The nurses made me a tear off countdown clock.  We started a "birthdate" pool.

My cervix was shrinking.  I was put on an IV for dehydration.  I was depressed.  I was lonely (my only regular vistor was Superman, but even he worked, so my time with him was limited to 6 pm -10 pm during the week).  I was pale.  I was weak.  I slept a lot.

At 33 weeks, the boys were both measuring almost 5 lbs by ultrasound, so Dr.

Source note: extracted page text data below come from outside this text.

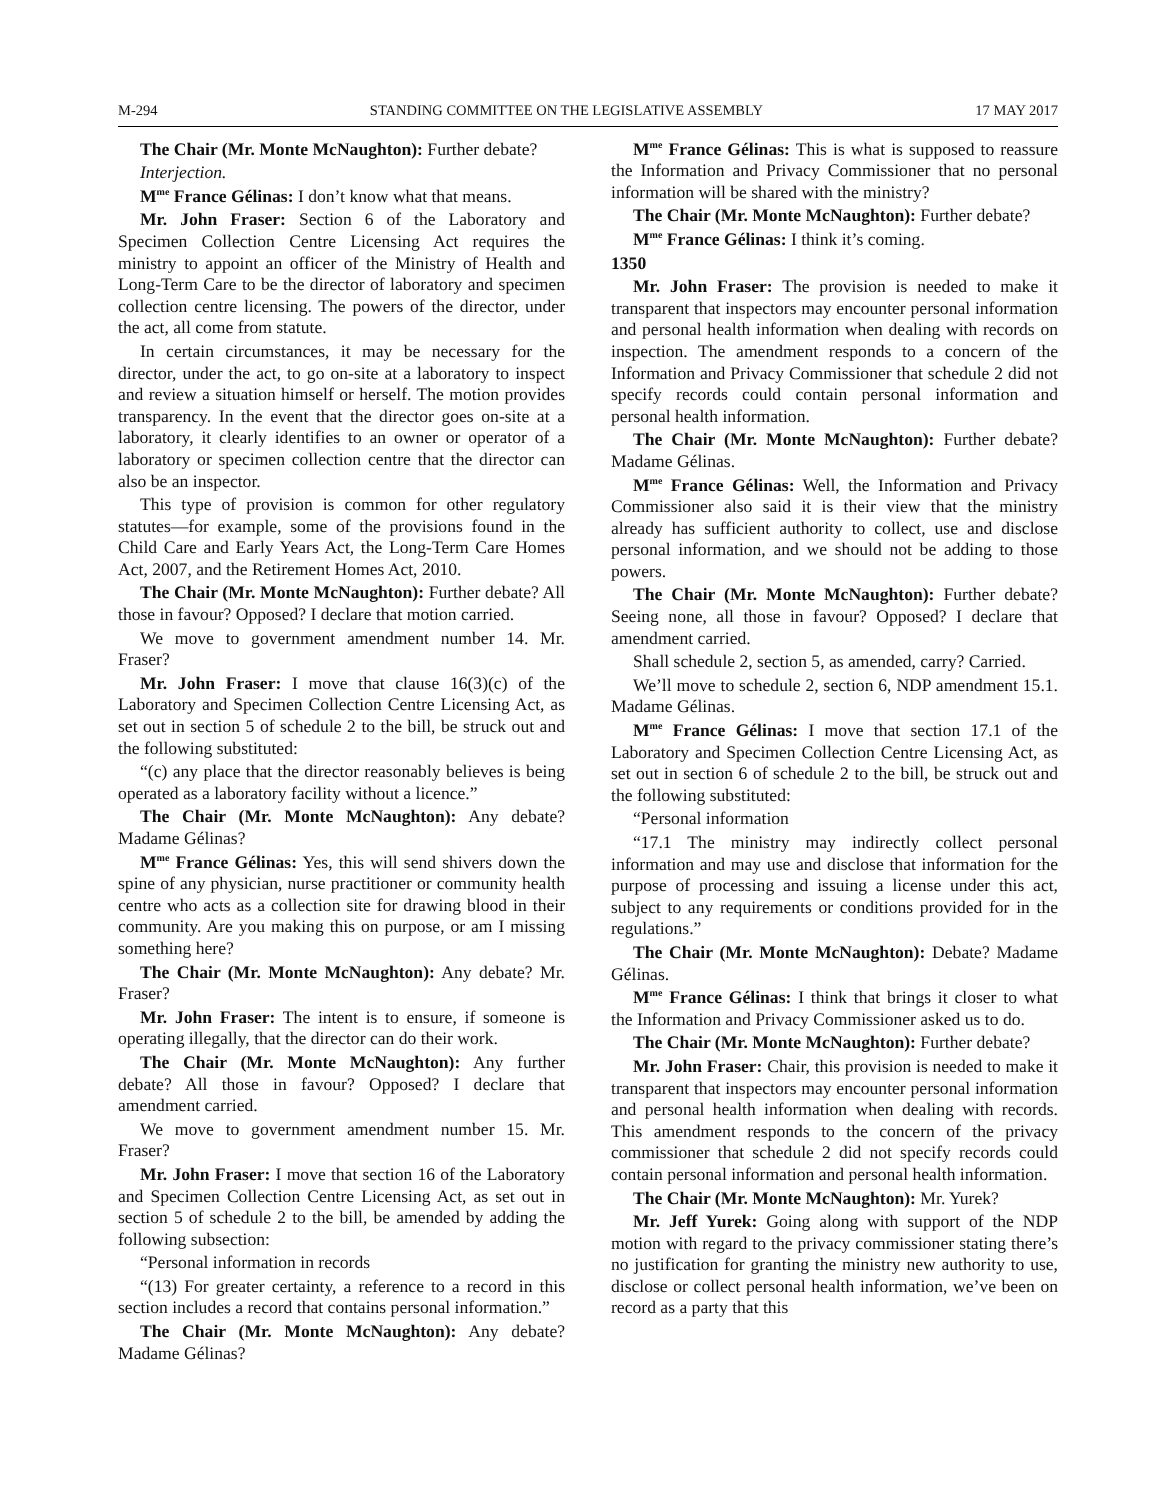M-294 STANDING COMMITTEE ON THE LEGISLATIVE ASSEMBLY 17 MAY 2017
The Chair (Mr. Monte McNaughton): Further debate?
Interjection.
M<sup>me</sup> France Gélinas: I don’t know what that means.
Mr. John Fraser: Section 6 of the Laboratory and Specimen Collection Centre Licensing Act requires the ministry to appoint an officer of the Ministry of Health and Long-Term Care to be the director of laboratory and specimen collection centre licensing. The powers of the director, under the act, all come from statute.
In certain circumstances, it may be necessary for the director, under the act, to go on-site at a laboratory to inspect and review a situation himself or herself. The motion provides transparency. In the event that the director goes on-site at a laboratory, it clearly identifies to an owner or operator of a laboratory or specimen collection centre that the director can also be an inspector.
This type of provision is common for other regulatory statutes—for example, some of the provisions found in the Child Care and Early Years Act, the Long-Term Care Homes Act, 2007, and the Retirement Homes Act, 2010.
The Chair (Mr. Monte McNaughton): Further debate? All those in favour? Opposed? I declare that motion carried.
We move to government amendment number 14. Mr. Fraser?
Mr. John Fraser: I move that clause 16(3)(c) of the Laboratory and Specimen Collection Centre Licensing Act, as set out in section 5 of schedule 2 to the bill, be struck out and the following substituted:
“(c) any place that the director reasonably believes is being operated as a laboratory facility without a licence.”
The Chair (Mr. Monte McNaughton): Any debate? Madame Gélinas?
M<sup>me</sup> France Gélinas: Yes, this will send shivers down the spine of any physician, nurse practitioner or community health centre who acts as a collection site for drawing blood in their community. Are you making this on purpose, or am I missing something here?
The Chair (Mr. Monte McNaughton): Any debate? Mr. Fraser?
Mr. John Fraser: The intent is to ensure, if someone is operating illegally, that the director can do their work.
The Chair (Mr. Monte McNaughton): Any further debate? All those in favour? Opposed? I declare that amendment carried.
We move to government amendment number 15. Mr. Fraser?
Mr. John Fraser: I move that section 16 of the Laboratory and Specimen Collection Centre Licensing Act, as set out in section 5 of schedule 2 to the bill, be amended by adding the following subsection:
“Personal information in records
“(13) For greater certainty, a reference to a record in this section includes a record that contains personal information.”
The Chair (Mr. Monte McNaughton): Any debate? Madame Gélinas?
M<sup>me</sup> France Gélinas: This is what is supposed to reassure the Information and Privacy Commissioner that no personal information will be shared with the ministry?
The Chair (Mr. Monte McNaughton): Further debate?
M<sup>me</sup> France Gélinas: I think it’s coming.
1350
Mr. John Fraser: The provision is needed to make it transparent that inspectors may encounter personal information and personal health information when dealing with records on inspection. The amendment responds to a concern of the Information and Privacy Commissioner that schedule 2 did not specify records could contain personal information and personal health information.
The Chair (Mr. Monte McNaughton): Further debate? Madame Gélinas.
M<sup>me</sup> France Gélinas: Well, the Information and Privacy Commissioner also said it is their view that the ministry already has sufficient authority to collect, use and disclose personal information, and we should not be adding to those powers.
The Chair (Mr. Monte McNaughton): Further debate? Seeing none, all those in favour? Opposed? I declare that amendment carried.
Shall schedule 2, section 5, as amended, carry? Carried.
We’ll move to schedule 2, section 6, NDP amendment 15.1. Madame Gélinas.
M<sup>me</sup> France Gélinas: I move that section 17.1 of the Laboratory and Specimen Collection Centre Licensing Act, as set out in section 6 of schedule 2 to the bill, be struck out and the following substituted:
“Personal information
“17.1 The ministry may indirectly collect personal information and may use and disclose that information for the purpose of processing and issuing a license under this act, subject to any requirements or conditions provided for in the regulations.”
The Chair (Mr. Monte McNaughton): Debate? Madame Gélinas.
M<sup>me</sup> France Gélinas: I think that brings it closer to what the Information and Privacy Commissioner asked us to do.
The Chair (Mr. Monte McNaughton): Further debate?
Mr. John Fraser: Chair, this provision is needed to make it transparent that inspectors may encounter personal information and personal health information when dealing with records. This amendment responds to the concern of the privacy commissioner that schedule 2 did not specify records could contain personal information and personal health information.
The Chair (Mr. Monte McNaughton): Mr. Yurek?
Mr. Jeff Yurek: Going along with support of the NDP motion with regard to the privacy commissioner stating there’s no justification for granting the ministry new authority to use, disclose or collect personal health information, we’ve been on record as a party that this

Miracle, Superman, and I set a delivery date: June 11.  We called our parents and friends.

(Sidenote: My sister wanted me to change the date to June 13, so they'd share her birthday.  I told her she was crazy after 16 weeks of bedrest to ask me to wait even one more day.  In hindsight, though I haven't told her, I wish I'd waited.  But at the time I was not mentally or emotionally prepared to do that.)

All of the days in the birthdate pool passed....33 weeks and 5 days, 34 weeks and 1 day, 34 weeks and 3 days...  my stubborn little cervix literally beat every single date that anyone had guessed.  Including Superman's.  Including mine.

My parents came.

Superman's parents came.

June 11th came.

And at 11 am, I was wheeled into the Operating Room.

At 11:36 am, Thing 1 was born weighing 5lbs 13 oz and 18.5 inches long.  Scoring a perfect 10 on the Apgar scale.

At 11:38 am, Thing 2 was born weighting 5 lbs 7 oz and 18.25 inches long.  Scoring a 10 on the Apgar scale.

16 weeks filled with worry, anxiety, tears, and uncertainty.  Every second worth it.  I felt, and still feel, like the luckiest woman in the world.

Six weeks later, during my final post-delivery check up with Dr. Miracle, she admitted that even she didn't think I'd make it to 35 weeks.  She thought when I was admitted to the hospital, I'd be lucky to make it another 2 or 3 weeks tops.

I don't know why fate smiled down on me and my boys, but I'm really really grateful.